--- PROBLEM ---
For the entries that follow, restate word for word the line containing "potted plant: none [454,469,503,531]", the line containing "storage bench: present", and every line that lies between them.

GIVEN ENTRIES: Begin

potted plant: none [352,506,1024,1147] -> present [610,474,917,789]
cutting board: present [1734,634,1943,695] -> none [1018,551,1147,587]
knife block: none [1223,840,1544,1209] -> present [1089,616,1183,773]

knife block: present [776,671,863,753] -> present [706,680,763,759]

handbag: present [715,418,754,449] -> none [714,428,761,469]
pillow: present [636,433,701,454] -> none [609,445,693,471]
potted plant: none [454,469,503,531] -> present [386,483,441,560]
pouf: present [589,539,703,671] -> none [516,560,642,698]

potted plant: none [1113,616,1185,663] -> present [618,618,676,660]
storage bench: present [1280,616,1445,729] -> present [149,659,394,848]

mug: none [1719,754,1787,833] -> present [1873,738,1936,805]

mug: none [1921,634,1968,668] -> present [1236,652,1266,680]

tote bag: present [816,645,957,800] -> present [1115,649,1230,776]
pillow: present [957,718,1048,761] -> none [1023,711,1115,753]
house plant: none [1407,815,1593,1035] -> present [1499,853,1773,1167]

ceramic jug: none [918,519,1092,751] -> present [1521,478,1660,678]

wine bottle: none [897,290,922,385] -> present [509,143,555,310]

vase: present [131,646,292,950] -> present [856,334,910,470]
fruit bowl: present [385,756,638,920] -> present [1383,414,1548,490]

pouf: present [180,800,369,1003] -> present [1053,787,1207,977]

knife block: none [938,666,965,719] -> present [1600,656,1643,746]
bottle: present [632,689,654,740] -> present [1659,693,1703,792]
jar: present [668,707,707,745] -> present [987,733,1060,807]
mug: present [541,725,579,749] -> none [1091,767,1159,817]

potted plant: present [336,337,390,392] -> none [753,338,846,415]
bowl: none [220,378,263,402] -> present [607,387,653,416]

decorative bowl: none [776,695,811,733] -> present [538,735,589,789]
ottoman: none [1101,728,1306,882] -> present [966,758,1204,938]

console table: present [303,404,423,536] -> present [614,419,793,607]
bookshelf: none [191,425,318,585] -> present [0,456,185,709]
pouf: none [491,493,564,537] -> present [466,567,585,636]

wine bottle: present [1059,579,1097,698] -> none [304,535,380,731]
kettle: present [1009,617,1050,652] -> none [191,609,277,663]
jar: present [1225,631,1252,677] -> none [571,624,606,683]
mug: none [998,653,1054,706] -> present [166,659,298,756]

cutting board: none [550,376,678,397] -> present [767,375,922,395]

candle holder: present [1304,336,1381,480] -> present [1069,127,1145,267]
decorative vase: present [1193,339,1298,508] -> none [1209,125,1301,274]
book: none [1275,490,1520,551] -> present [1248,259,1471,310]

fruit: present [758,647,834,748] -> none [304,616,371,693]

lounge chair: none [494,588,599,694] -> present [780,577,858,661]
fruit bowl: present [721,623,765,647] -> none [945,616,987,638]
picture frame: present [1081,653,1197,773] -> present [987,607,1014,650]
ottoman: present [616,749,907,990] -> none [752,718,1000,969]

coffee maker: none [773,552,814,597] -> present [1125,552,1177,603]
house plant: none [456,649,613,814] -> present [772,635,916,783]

GIVEN ENTRIES: End

--- TASK RESULT ---
potted plant: none [454,469,503,531] -> present [386,483,441,560]
pouf: present [589,539,703,671] -> none [516,560,642,698]

potted plant: none [1113,616,1185,663] -> present [618,618,676,660]
storage bench: present [1280,616,1445,729] -> present [149,659,394,848]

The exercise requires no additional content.